El crecimiento económico capitalista es siempre un crecimiento desigual, provocado por la búsqueda de beneficios excedentarios. El desarrollo y el subdesarrollo se condicionan mutuamente y conducen a una polarización extrema del poder económico, tanto a escala nacional como internacional. En los principales países capitalistas industrializados, el 1-2% más rico de la población posee más del 50% de la riqueza privada y, a menudo, más del 75% del valor de las acciones de todas las sociedades anónimas 7/. Menos de 800 trust multinacionales controlan ya entre una cuarta y una tercera parte de la producción capitalista industrial mundial. Una docena de grandes empresas especializadas en el comercio de soja, trigo y maíz, y unos cientos de empresas agroalimentarias controlan la mayor parte del comercio mundial de alimentos. El 70% de la población mundial (los países subdesarrollados, más China) recibe sólo el 15% de la renta mundial y representa menos del 10% del consumo mundial de energía.

El modo de producción capitalista genera cada vez más la alienación del trabajo y la autoalienación de todos los seres humanos. Si el trabajo se considera únicamente como un medio para ganar dinero, pierde gran parte de su dimensión creativa y formadora de la personalidad. La tensión física, la monotonía o el estrés permanente provocados por la obligación de rendir y el miedo al fracaso convierten el trabajo en una carga y una calamidad. El ser humano ya no es el objetivo, sino el medio del sistema económico; se degrada hasta el punto de ser un pequeño engranaje de la máquina, por así decirlo.

La extrema racionalidad y la sofisticada planificación del cálculo de los costes y las inversiones, de la organización de la investigación y la producción dentro de la empresa, están ligadas a la creciente irracionalidad del sistema en su conjunto.

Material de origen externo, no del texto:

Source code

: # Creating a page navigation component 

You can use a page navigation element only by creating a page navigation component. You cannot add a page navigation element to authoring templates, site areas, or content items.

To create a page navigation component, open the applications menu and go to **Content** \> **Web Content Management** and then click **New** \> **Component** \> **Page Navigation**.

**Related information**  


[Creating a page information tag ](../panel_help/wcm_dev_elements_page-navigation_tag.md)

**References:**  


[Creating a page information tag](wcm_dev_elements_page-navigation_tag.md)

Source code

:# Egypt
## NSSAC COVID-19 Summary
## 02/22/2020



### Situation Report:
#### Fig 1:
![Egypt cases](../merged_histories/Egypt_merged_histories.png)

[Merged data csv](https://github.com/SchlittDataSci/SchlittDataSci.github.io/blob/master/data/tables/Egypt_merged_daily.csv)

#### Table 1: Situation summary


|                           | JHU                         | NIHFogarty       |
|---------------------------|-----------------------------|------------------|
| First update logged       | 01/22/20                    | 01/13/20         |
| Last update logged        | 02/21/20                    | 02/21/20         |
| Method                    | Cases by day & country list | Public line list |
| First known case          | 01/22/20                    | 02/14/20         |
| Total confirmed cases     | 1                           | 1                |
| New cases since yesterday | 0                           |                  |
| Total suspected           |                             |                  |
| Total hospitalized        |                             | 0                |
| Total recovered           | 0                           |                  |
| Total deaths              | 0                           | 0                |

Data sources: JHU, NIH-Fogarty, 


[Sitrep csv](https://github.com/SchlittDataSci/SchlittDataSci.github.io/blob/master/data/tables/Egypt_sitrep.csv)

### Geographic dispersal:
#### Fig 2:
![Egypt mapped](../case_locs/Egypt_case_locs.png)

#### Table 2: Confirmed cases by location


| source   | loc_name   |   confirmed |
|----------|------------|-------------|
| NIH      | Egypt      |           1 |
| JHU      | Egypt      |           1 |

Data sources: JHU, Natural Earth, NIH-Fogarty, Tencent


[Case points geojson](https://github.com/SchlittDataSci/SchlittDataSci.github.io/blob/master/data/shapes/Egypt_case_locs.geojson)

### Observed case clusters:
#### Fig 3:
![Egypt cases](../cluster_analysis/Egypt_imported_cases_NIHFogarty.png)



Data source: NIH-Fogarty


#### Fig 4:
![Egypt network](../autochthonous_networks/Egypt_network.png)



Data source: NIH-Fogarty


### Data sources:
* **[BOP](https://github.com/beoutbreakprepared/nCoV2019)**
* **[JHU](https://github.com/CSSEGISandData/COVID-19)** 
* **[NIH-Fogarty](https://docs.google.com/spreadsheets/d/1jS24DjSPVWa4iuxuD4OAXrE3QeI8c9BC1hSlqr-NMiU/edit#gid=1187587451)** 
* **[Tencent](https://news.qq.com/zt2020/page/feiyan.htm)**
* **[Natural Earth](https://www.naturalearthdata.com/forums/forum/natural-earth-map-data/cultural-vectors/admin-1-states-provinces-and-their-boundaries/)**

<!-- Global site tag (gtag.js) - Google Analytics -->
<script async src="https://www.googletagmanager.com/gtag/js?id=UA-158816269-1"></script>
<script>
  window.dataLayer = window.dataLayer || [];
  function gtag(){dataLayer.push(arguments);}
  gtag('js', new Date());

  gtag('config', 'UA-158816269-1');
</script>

Esta irracionalidad se expresa no sólo en las crisis de sobreproducción que se repiten regularmente, sino también en las enormes pérdidas debidas al hecho de que, por un lado, las capacidades de producción no se utilizan plena y permanentemente y, por otro, se produce un enorme despilfarro de fuerzas productivas en una producción irracional y nociva que pone en peligro la salud, la naturaleza y la vida misma.

Las contradicciones crecientes del sistema se descargan periódicamente en una sucesión explosiva de crisis económicas, sociales y político-militares extremadamente destructivas.

Todas estas contradicciones pueden reducirse a una contradicción central: la contradicción entre la creciente socialización objetiva de la producción y su apropiación privada. El trabajo como actividad privada para el consumo inmediato de productores individuales o pequeñas comunidades hace tiempo que se ha convertido en algo marginal. Ahora, una dependencia, cada vez más estrecha, vincula a cientos de millones de productores en un trabajo que objetivamente no puede prescindir de la cooperación. Pero la organización, la dirección y la finalidad de este enorme mecanismo no están en sus manos. Está en manos del gran capital. El beneficio privado (el beneficio de cada empresa individual) sigue siendo el alfa y omega de la organización económica capitalista. La tendencia desenfrenada al enriquecimiento impide que las enormes capacidades productivas se pongan al servicio de la satisfacción de las necesidades humanas y de la emancipación de sus productores. Cada vez más, el valor de cambio, que se ha vuelto autónomo, transforma estas fuerzas productivas en fuerzas destructivas, que nos conducen a catástrofes espantosas. Las contradicciones crecientes del sistema se descargan periódicamente en una sucesión explosiva de crisis económicas, sociales y político-militares extremadamente destructivas. La aniquilación de la cultura material y de la civilización humana básica, el retorno a la barbarie, se ha convertido en una posibilidad real y tangible.